Everything from the line with "перстной кишки, бронхиальную астму и тяжелые" to the end of the entries should be set down exactly, except the pictures.

Content starts

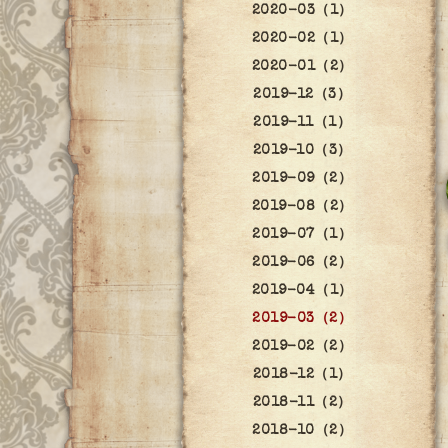
2020-03（1）
2020-02（1）
2020-01（2）
2019-12（3）
2019-11（1）
2019-10（3）
2019-09（2）
2019-08（2）
2019-07（1）
2019-06（2）
2019-04（1）
2019-03（2）
2019-02（2）
2018-12（1）
2018-11（2）
2018-10（2）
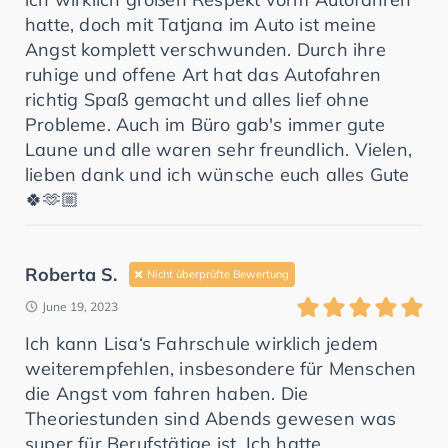
hatte, doch mit Tatjana im Auto ist meine
Angst komplett verschwunden. Durch ihre
ruhige und offene Art hat das Autofahren
richtig Spaß gemacht und alles lief ohne
Probleme. Auch im Büro gab's immer gute
Laune und alle waren sehr freundlich. Vielen,
lieben dank und ich wünsche euch alles Gute
🍀🫶🏼
Roberta S.
Nicht überprüfte Bewertung
June 19, 2023
Ich kann Lisa‘s Fahrschule wirklich jedem
weiterempfehlen, insbesondere für Menschen
die Angst vom fahren haben. Die
Theoriestunden sind Abends gewesen was
super für Berufstätige ist. Ich hatte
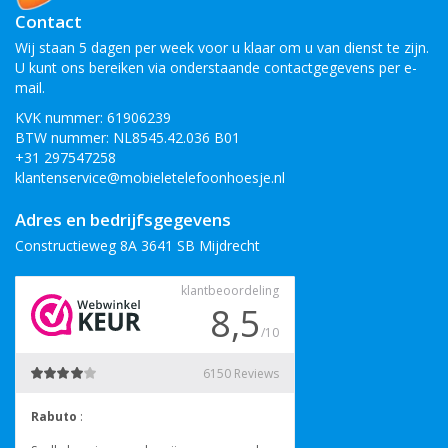
Contact
Wij staan 5 dagen per week voor u klaar om u van dienst te zijn.
U kunt ons bereiken via onderstaande contactgegevens per e-
mail.
KVK nummer: 61906239
BTW nummer: NL8545.42.036 B01
+31 297547258
klantenservice@mobieletelefoonhoesje.nl
Adres en bedrijfsgegevens
Constructieweg 8A 3641 SB Mijdrecht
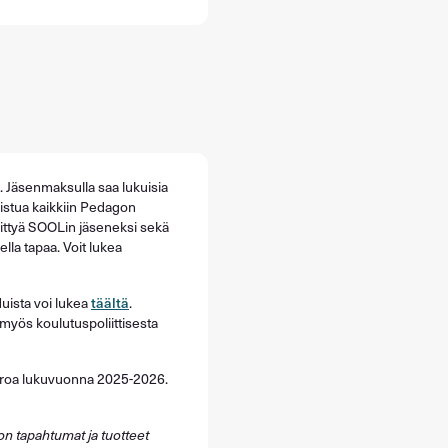
n. Jäsenmaksulla saa lukuisia
istua kaikkiin Pedagon
ittyä SOOLin jäseneksi sekä
la tapaa. Voit lukea
uista voi lukea
täältä
.
myös koulutuspoliittisesta
roa lukuvuonna 2025-2026.
on tapahtumat ja tuotteet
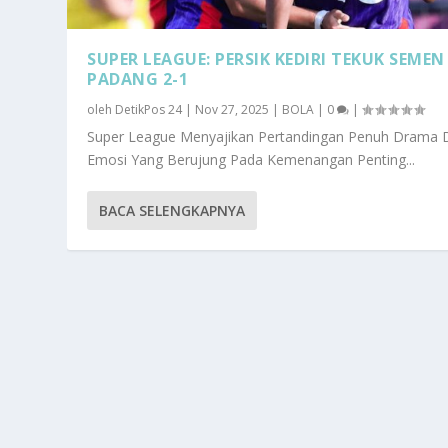
SUPER LEAGUE: PERSIK KEDIRI TEKUK SEMEN
PADANG 2-1
oleh
DetikPos 24
|
Nov 27, 2025
|
BOLA
|
0
|
Super League Menyajikan Pertandingan Penuh Drama 
Emosi Yang Berujung Pada Kemenangan Penting...
BACA SELENGKAPNYA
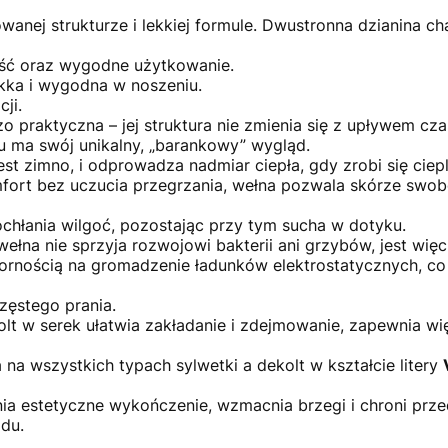
anej strukturze i lekkiej formule. Dwustronna dzianina ch
ość oraz wygodne użytkowanie.
lekka i wygodna w noszeniu.
ji.
o praktyczna – jej struktura nie zmienia się z upływem cz
 ma swój unikalny, „barankowy” wygląd.
est zimno, i odprowadza nadmiar ciepła, gdy zrobi się ciepl
ort bez uczucia przegrzania, wełna pozwala skórze swob
ochłania wilgoć, pozostając przy tym sucha w dotyku.
wełna nie sprzyja rozwojowi bakterii ani grzybów, jest wi
rnością na gromadzenie ładunków elektrostatycznych, co spr
zęstego prania.
kolt w serek ułatwia zakładanie i zdejmowanie, zapewnia w
na wszystkich typach sylwetki a dekolt w kształcie litery
 estetyczne wykończenie, wzmacnia brzegi i chroni prze
ądu.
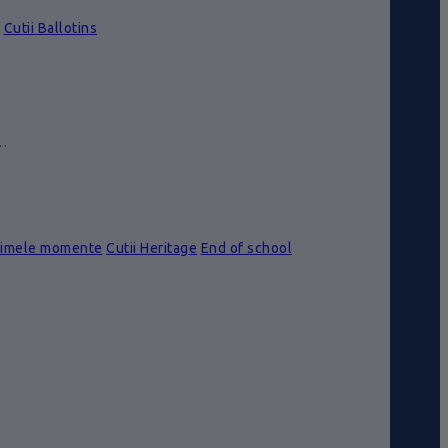
Cutii Ballotins
e…
rimele momente
Cutii Heritage
End of school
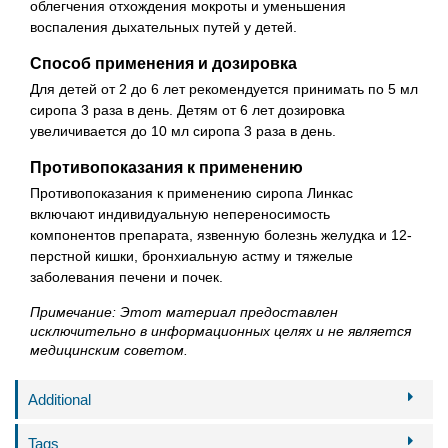
облегчения отхождения мокроты и уменьшения
воспаления дыхательных путей у детей.
Способ применения и дозировка
Для детей от 2 до 6 лет рекомендуется принимать по 5 мл
сиропа 3 раза в день. Детям от 6 лет дозировка
увеличивается до 10 мл сиропа 3 раза в день.
Противопоказания к применению
Противопоказания к применению сиропа Линкас
включают индивидуальную непереносимость
компонентов препарата, язвенную болезнь желудка и 12-
перстной кишки, бронхиальную астму и тяжелые
заболевания печени и почек.
Примечание: Этот материал предоставлен
исключительно в информационных целях и не является
медицинским советом.
Additional
Tags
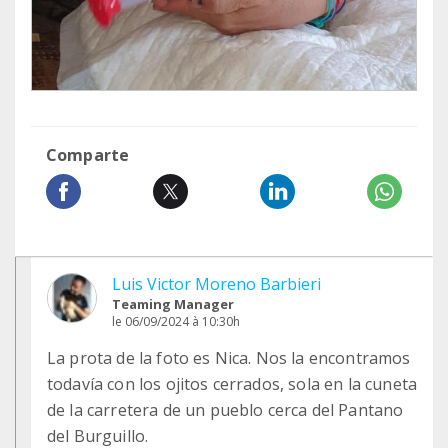
Comparte
Luis Victor Moreno Barbieri
Teaming Manager
le 06/09/2024 à 10:30h
La prota de la foto es Nica. Nos la encontramos
todavía con los ojitos cerrados, sola en la cuneta
de la carretera de un pueblo cerca del Pantano
del Burguillo.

Content ends

SOLUTION TO THE EXERCISE.
перстной кишки, бронхиальную астму и тяжелые
заболевания печени и почек.
Примечание: Этот материал предоставлен
исключительно в информационных целях и не является
медицинским советом.
Additional
Tags
Comparte
Luis Victor Moreno Barbieri
Teaming Manager
le 06/09/2024 à 10:30h
La prota de la foto es Nica. Nos la encontramos
todavía con los ojitos cerrados, sola en la cuneta
de la carretera de un pueblo cerca del Pantano
del Burguillo.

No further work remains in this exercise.